Hüseyin Beş: Liseyi Isparta’da Güzel Sanatlar Lisesi’nde yatılı okudum. Sadece sanat ağırlıklı eğitim alıyorduk, diğer derslerimiz daha azdı. Benim de sanata olan eğilimim vardı, lisede resim bölümüne gittim. O bölüme gittiğiniz zaman o alanla alakalı bölümlerde şansınız daha yüksek oluyor. Ben de bir şeyler üretmeye de meraklıyım; resim yapmaktan çok keyif alıyorum ama daha rasyonel bir yerdeyim. Bir de sayısal tarafı öğrenemiyor olmama rağmen zihnim de sayısal çalışıyor. Bütün bunlar bir araya gelince 2002 yılında Marmara İç Mimarlık’a girdim. Tabii ilk kazandığımda bilmiyordum iç mimar ne yapar ama, sevdim de gördükçe. İçinde çok şeyi barındırıyor; sanat, tasarım, yapmak, üretmek... Endüstriyel bir tarafı da var, zanaat tarafı güçlü...
İkinci sınıftan itibaren çalışmaya başladım. 4. sınıfta diploma projesini verdim ama aşağıdan çok dersim kalmıştı, bir yandan da çalıştığım için okulu uzatarak 2009 yılında mezun oldum. Okulda işin teorik tarafını öğreniyorsun ama uygulama tarafını, neyi nasıl yapacağını bizde biraz sektörde öğreniyorsun.

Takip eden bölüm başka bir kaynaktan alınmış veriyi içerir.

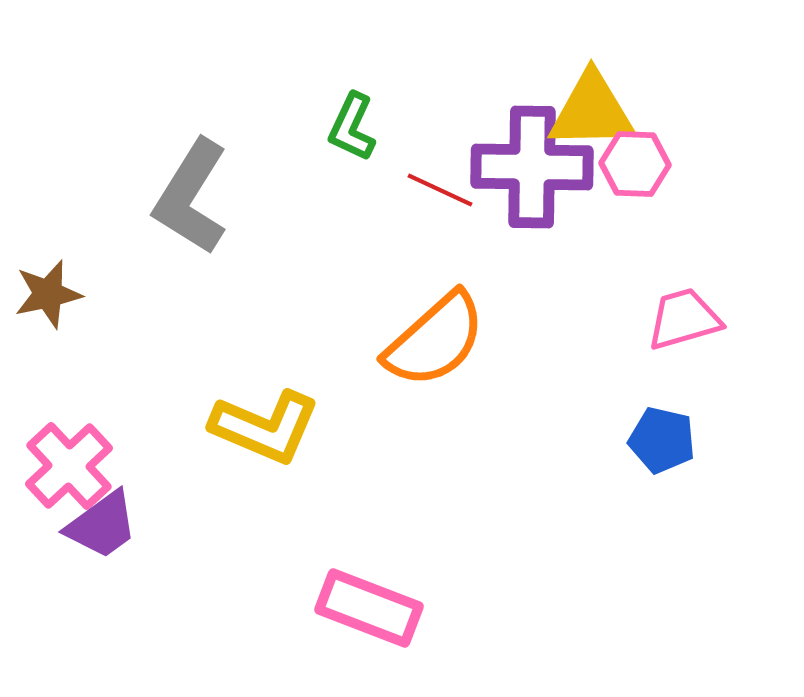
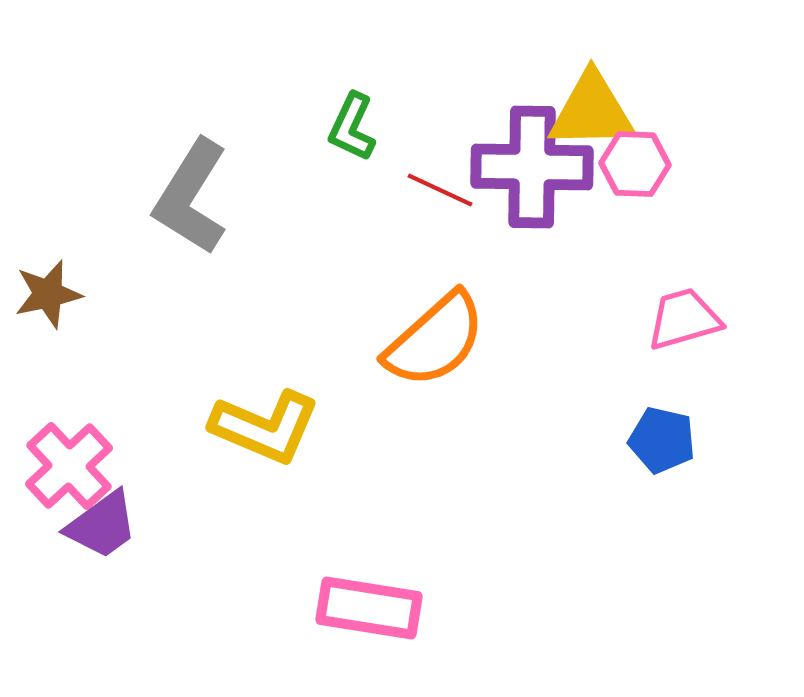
pink rectangle: rotated 12 degrees counterclockwise
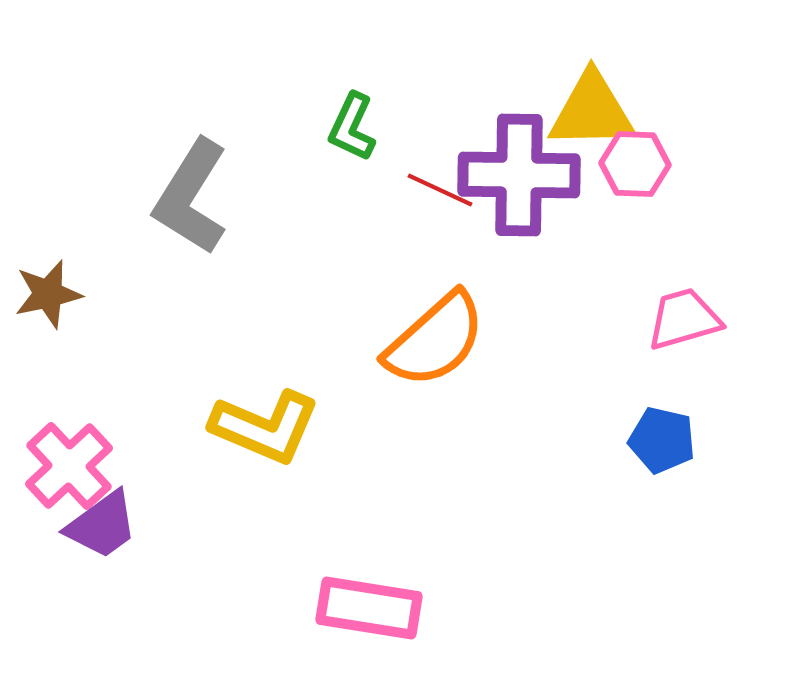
purple cross: moved 13 px left, 8 px down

Benim ilk iş maceram, Çarmıklı Yapı’nın Çeşme 7800 projesinde oldu. Emre Arolat’ın çizdiği, iç mimarisini de Dara Kırmızıtoprak’ın yaptığı bir proje. Oraya 3D artist olarak gittim. 3D artist dediğime bakmayın; tasarımı da sen yapıyorsun aslında. Ortada hiçbir ipucu yok, kimse sana eskiz vermiyor. O zamanlar 3D işler yeni yeni parlıyor... Bu projeden sonra da İstanbul’a döndüm. Caddebostan’da bir firma’da yaklaşık 10 yıl çalıştım.
Onun öncesinde de birçok mimara da çizdikleri eskizler üzerinden 3D’lerini yapıyordum. O dönem 3D programlar kullanmayı bilen de pek kimse yoktu. Ben zevk aldığım şeyler konusunda çok hızlı uzmanlaşıyorum. Buna ufak bir hastalıkta diyebiliriz... Üniversite birinci sınıftayken oturup 3D Max’i kendi kendime öğrendim. Ve okulda son sene 3D Max dersine giriyordum, arkadaşlarıma öğretiyordum. Aslında uçak, motosiklet vs. çiziyordum 3D Max’te ama 3D Max artisti oldum. O zaman bir de V Ray programları yeni yeni çıkıyor. Türkiye’de belki 8-10 kişi var V Ray kullanan, biri de bendim. O daha realistik iş çıkartıyor.
İA: Hüseyin’in kendi zevk aldığı kısmın haricinde sistemdeki ihtiyaçları tespit etmekte, bugün bizim de işimize çok yarayan çok güçlü bir kabiliyeti vardır.